Show Abstract | Download Original | Original Source | Check in Google Scholar | DOI: 10.26740/vubeta.v2i3.38630

Abstract

Existing biogas kinetic models require computational expertise. This study presents an Excel Solver-based approach to improve accessibility and accuracy. The co-digestion of cassava peels (CP) and chicken manure (CM) represents a sustainable approach to biogas production; however, optimizing process conditions and kinetic modeling remain crucial for efficiency. The study employed Excel Solver to estimate kinetic parameters in the modified Gompertz and Cone models for three different CP:CM ratios (1:1, 1:3, and 3:1) under mesophilic conditions (ambient temperature) and a retention time of 40 days.

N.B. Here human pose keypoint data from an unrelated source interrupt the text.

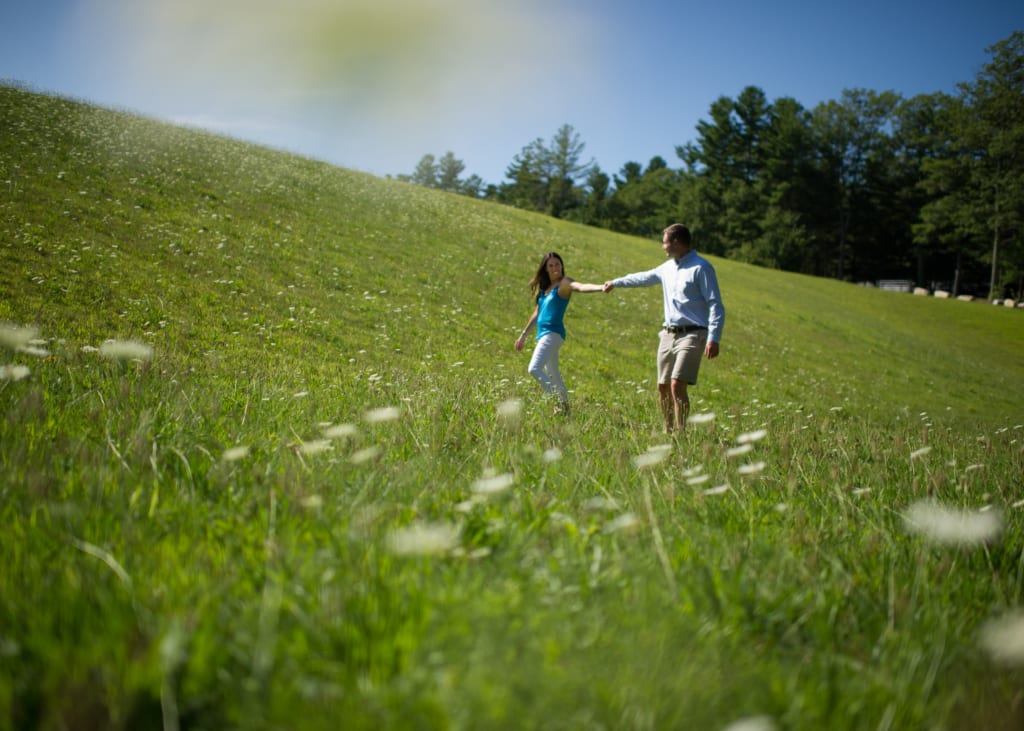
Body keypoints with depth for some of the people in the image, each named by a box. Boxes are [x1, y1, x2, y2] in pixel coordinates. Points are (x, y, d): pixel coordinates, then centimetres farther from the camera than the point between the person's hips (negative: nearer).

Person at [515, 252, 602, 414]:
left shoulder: (564, 283, -9)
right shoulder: (544, 287, 14)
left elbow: (581, 287, -29)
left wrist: (601, 288, -49)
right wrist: (523, 334, 27)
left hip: (553, 333, -9)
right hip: (543, 334, 9)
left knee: (534, 369, -23)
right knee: (553, 375, 18)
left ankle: (560, 403, -19)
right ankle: (565, 405, 30)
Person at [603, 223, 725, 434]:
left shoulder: (701, 268, -9)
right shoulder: (668, 267, 15)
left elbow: (716, 305, -13)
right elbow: (644, 277, 34)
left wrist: (713, 339, -22)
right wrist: (616, 282, 45)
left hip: (692, 335, -8)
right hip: (668, 335, 8)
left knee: (677, 385, -19)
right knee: (663, 387, 8)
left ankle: (681, 433, -13)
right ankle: (669, 431, 20)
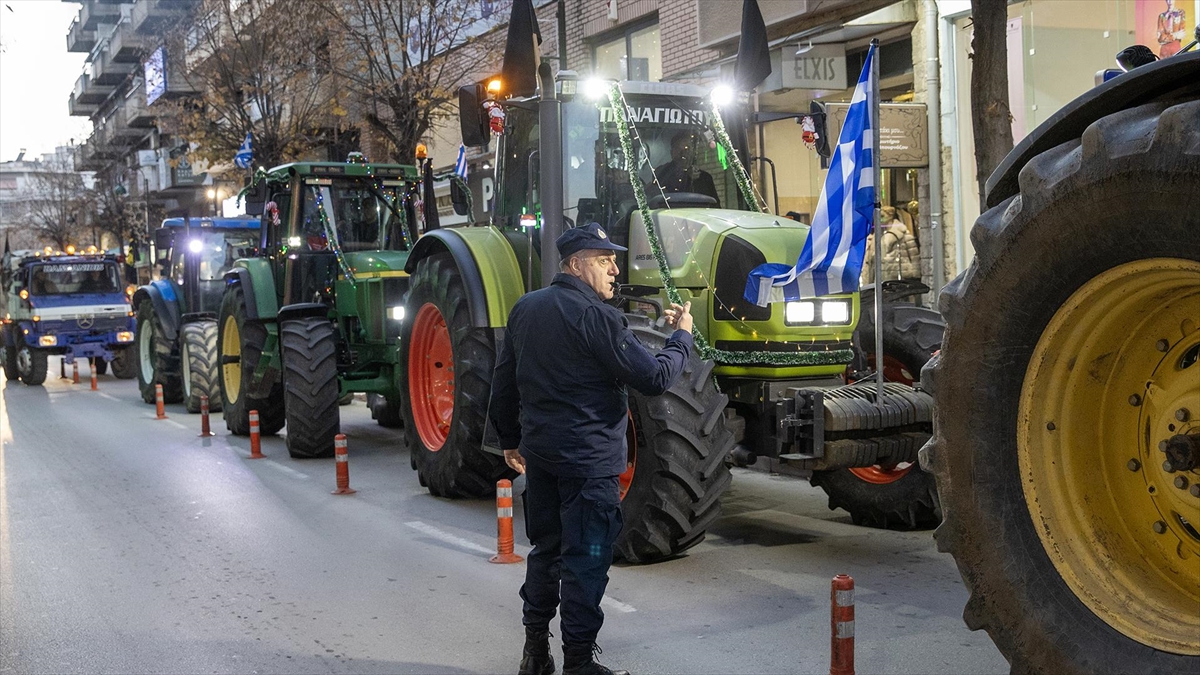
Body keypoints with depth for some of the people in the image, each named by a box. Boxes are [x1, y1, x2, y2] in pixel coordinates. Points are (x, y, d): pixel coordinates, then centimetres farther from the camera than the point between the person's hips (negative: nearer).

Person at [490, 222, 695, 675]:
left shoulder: (525, 310, 7)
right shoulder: (595, 316, -16)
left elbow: (504, 382, 13)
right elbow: (654, 378, -17)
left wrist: (510, 440, 23)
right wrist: (682, 336, -1)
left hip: (538, 452, 8)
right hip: (587, 457, -8)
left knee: (545, 548, 19)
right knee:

Anaerobic digestion (AD) was conducted in 4-L batch digesters with a working volume of 2 L. Results showed that the 1:3 CP:CM ratio produced the highest cumulative biogas yield (0.25 m³) from the experiment, outperforming the other ratios (1:1 = 0.2384 m³ & 3:1 = 0.1576 m³). At the optimal ratio, the modified-Gompertz model exhibited a superior fit (R² = 0.9684) compared to the Cone model (R² = 0.7586), with lower SSE values (2.157 vs. 16.503, respectively), confirming its reliability in capturing microbial adaptation and substrate degradation dynamics. The estimated parameters—biogas production potential (BP = 0.2076 m³), maximum production rate (k = 0.0226 m³/day), and lag phase (λ = 3.4 days)—highlighted the significance of nitrogen balance in optimizing biogas yield. The kinetic study is essential for predicting biogas production trends, optimizing digester performance, and designing efficient biogas systems. The Excel Solver, provided, is a user-friendly tool for nonlinear regression, eliminating the need for specialized statistical software.